When the COVID-19 pandemic came to Central Texas in the spring of 2020, Central Health took the lead to protect less connected, low-income residents in rural and exurban communities in Travis County. With Central Health’s CommUnityCare at the forefront of its pandemic response efforts, the district partnered with Austin Public Health, and Travis County to provide essential care and, in 2021, access to the vaccines that turned the tide of the outbreak.
Growth, change, and a new role
The COVID-19 experience highlighted how fragmented and insufficient Travis County’s safety-net healthcare system was to meet the health needs of a growing urban area. Central Health responded with a comprehensive strategic planning initiative that led to its 2022 Healthcare Equity Plan, a comprehensive blueprint for addressing health care disparities in Travis County as well as a long-term roadmap for delivering equitable care to all residents.
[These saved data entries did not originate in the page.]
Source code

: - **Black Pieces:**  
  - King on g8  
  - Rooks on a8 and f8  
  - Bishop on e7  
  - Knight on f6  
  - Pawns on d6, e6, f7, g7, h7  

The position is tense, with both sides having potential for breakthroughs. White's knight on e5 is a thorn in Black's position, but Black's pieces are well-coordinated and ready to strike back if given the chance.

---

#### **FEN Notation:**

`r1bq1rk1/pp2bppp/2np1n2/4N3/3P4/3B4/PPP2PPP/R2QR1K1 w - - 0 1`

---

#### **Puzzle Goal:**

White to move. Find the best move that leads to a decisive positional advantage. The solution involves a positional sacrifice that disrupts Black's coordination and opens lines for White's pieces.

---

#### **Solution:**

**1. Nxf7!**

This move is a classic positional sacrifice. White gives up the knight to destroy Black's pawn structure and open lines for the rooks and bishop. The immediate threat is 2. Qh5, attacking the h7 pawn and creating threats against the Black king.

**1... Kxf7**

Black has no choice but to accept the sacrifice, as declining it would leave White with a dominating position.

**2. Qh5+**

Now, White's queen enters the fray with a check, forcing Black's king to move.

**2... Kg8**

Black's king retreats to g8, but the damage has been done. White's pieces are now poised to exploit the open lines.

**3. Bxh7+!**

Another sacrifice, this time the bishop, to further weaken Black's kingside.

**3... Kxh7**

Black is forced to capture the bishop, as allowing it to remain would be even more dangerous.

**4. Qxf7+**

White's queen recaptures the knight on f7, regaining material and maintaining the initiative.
Implementation of the Healthcare Equity Plan will be ongoing through at least the end of fiscal year 2030, and Central Health expects to invest more than $800 million to launch and staff up the services that would close the gaps revealed by the plan’s needs assessment. The district has managed its reserve funds to make sure that money is available when it’s needed.
After seven years at the helm, Geeslin left Central Health at the end of 2023, and Dr. Patrick Lee became Central Health’s new president and CEO in February 2024. A practicing physician, Dr. Lee brought a different background and philosophy to the role, one that meshes well with Central Health’s growth as a direct practitioner of medicine. By the end of 2024, Central Health launched nearly 20 new specialty care and diagnostic lines of service, closing gaps that had existed since the healthcare district was founded and making access to advanced care a reality for MAP members.
Looking ahead to its third decade, Central Health continues to repair holes in the health care safety net and deliver more integrated, comprehensive, seamless care that leads to better outcomes for the people it serves. From caring for people experiencing homelessness, to providing Austin’s music community with access to health coverage, to equity-driven care for the LGBTQIA+ community, Central Health continues to deliver on the promise it’s made to the people of Travis County for more than two decades: By caring for those who need it most, Central Health improves the health of the entire community.